Whole genome analysis is a powerful tool for accurately predicting the genetic merit of selection candidates and for mapping quantitative trait loci (QTL) with high resolution. Single-nucleotide polymorphism (SNP) markers that cover the entire genome unveil the information about QTL through either linkage disequilibrium (LD) with the QTL in founders or cosegregation (CS) with the QTL in nonfounders given a pedigree. Due to the advances in molecular biology and the associated drop in the cost of genotyping, the density of SNPs and the number of individuals that have phenotypes and genotypes are both increasing dramatically for whole genome analyses. Consider a matrix of genotypes collected for analysis, where rows are the genotypes of individuals across SNPs and columns are the genotypes of SNPs across individuals. As explained below, structures exist in such a genotype matrix and will become more evident and important as the SNP density and the training population size increase.

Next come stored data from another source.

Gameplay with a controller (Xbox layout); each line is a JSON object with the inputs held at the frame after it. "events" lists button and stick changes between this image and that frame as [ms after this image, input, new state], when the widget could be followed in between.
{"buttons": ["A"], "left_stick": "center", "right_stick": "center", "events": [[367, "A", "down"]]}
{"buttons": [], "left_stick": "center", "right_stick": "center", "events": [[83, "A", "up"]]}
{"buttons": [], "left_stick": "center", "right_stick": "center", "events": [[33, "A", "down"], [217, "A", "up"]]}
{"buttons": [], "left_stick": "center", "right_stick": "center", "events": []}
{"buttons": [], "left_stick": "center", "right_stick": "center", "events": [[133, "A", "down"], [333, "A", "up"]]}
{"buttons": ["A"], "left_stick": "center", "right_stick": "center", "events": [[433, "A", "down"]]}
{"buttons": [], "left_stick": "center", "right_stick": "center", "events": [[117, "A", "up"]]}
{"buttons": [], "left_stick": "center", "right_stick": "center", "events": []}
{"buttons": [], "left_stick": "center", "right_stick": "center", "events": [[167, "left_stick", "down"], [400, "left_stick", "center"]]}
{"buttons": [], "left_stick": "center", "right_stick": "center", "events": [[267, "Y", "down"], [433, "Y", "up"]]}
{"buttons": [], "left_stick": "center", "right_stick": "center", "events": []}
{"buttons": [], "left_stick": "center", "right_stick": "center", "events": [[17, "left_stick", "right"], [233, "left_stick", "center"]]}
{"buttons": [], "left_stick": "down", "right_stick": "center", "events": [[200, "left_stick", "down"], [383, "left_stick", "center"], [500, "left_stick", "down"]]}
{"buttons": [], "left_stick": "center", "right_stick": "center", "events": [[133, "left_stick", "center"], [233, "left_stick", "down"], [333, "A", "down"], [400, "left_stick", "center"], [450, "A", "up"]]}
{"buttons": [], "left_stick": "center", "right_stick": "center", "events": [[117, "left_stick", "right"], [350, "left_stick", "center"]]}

Horizontally, haplotype block structures are observed across SNP loci in the genome due to the historical cosegregation, which creates LD, or recent cosegregation. These structures exist even in the gametes of a single individual. The statistical dependence of the SNP effects is therefore expected in small chromosomal segments given the presence of QTL. However, most of the methods for whole genome analyses do not account for this dependence of the SNP effects.

Vertically, individuals in the pedigree will share a large proportion of alleles that are identical-by-descent (IBD) if they have a common recent ancestor, or vice versa. The genomic (IBD) relationship structure therefore manifests at each locus across individuals in the pedigree, and for closely linked loci, these structures will be very similar due to CS. Alleles that are identical-by-descent are also identical-by-state (IBS) but the inverse is not true. Thus, the genomic relationship structures may not be properly accounted for by the methods that use IBS relationships computed from SNP genotypes.

Two methods, BayesN and the QTL model, have been developed in this thesis to account for the structure in the genotypes that are used for whole genome analyses. BayesN is a nested marker effects model, where SNP effects in each small genomic window are a priori considered dependent. Compared with BayesB, where the structure in the genome is ignored and SNP effects are assumed to be independently and identically distributed, BayesN gave a higher accuracy of genomic prediction for breeding values, especially when high-density SNP panels were used and the QTL had rare alleles. When BayesN was used for QTL discovery, the proportion of false positives (PFP) for finding QTL was perfectly controlled in the case of common QTL alleles and was controlled better than BayesB in the case of rare QTL alleles. At the same level of PFP, BayesN had a higher power than BayesB for detecting QTL that had rare alleles and at least 1% of the total genetic variance. The advantage of BayesN is attributed to the modeling of dependence between SNP effects such that they jointly explained more genetic variance at the QTL and shrunk the effects of SNPs not associated with QTL more toward zero. Moreover, BayesN has a benefit in computing time, which is only one-fourth of that for BayesB in the case of high-density SNP panels.

The QTL model includes the effects of the unobserved QTL genotypes, and the phenotype therefore has a mixture distribution. The mixture model exploits information from the pedigree, LD and CS optimally to model the QTL allele states in founders and allele inheritance in nonfounders. Thus, the QTL model accounts for horizontal structure across loci and vertical structure across individuals because only information from the SNPs that are within a small chromosomal segment contribute to the modeling of QTL alleles in that segment. In a range of pedigree structures, the QTL model had a substantially higher accuracy than BayesC for genomic prediction when training population consisted of multiple families, generations, or breeds. The advantages of the QTL model increased with the complexity of the pedigree structure and the contribution of CS information. Furthermore, use of the QTL model permits direct inferences on the unobserved QTL. As expected, the QTL model had a better control of PFP than BayesC and a higher power for detecting any size of QTL when PFP was limited to be a small value. In this thesis, a method to calculate the credible intervals for multiple QTL locations is developed. The method presented here is straightforward and can easily be applied to other models that fit QTL effects for the unobserved genotypes. The credible intervals for the QTL locations provide important information to guide future fine-mapping studies.

In QTL discovery, signal from the QTL may bleed to neighboring genomic windows depending on the structures of the genome. It is therefore suggested to search QTL in the window that has a positive test result as well as its flanking windows, or to use hypotheses that only test for large genetic variance (at least 1% of the total genetic variance for example).

In conclusion, parsimonious and sophisticated methods that account for the horizontal and vertical structures in genotypes were developed for whole genome analyses. Both methods gave higher accuracy of genomic prediction and trait loci discovery than the widely used methods that ignore these structures. Both methods are expected to be more efficient with respect to computing time and performance as higher SNP densities or sequence data are used in whole genome analyses.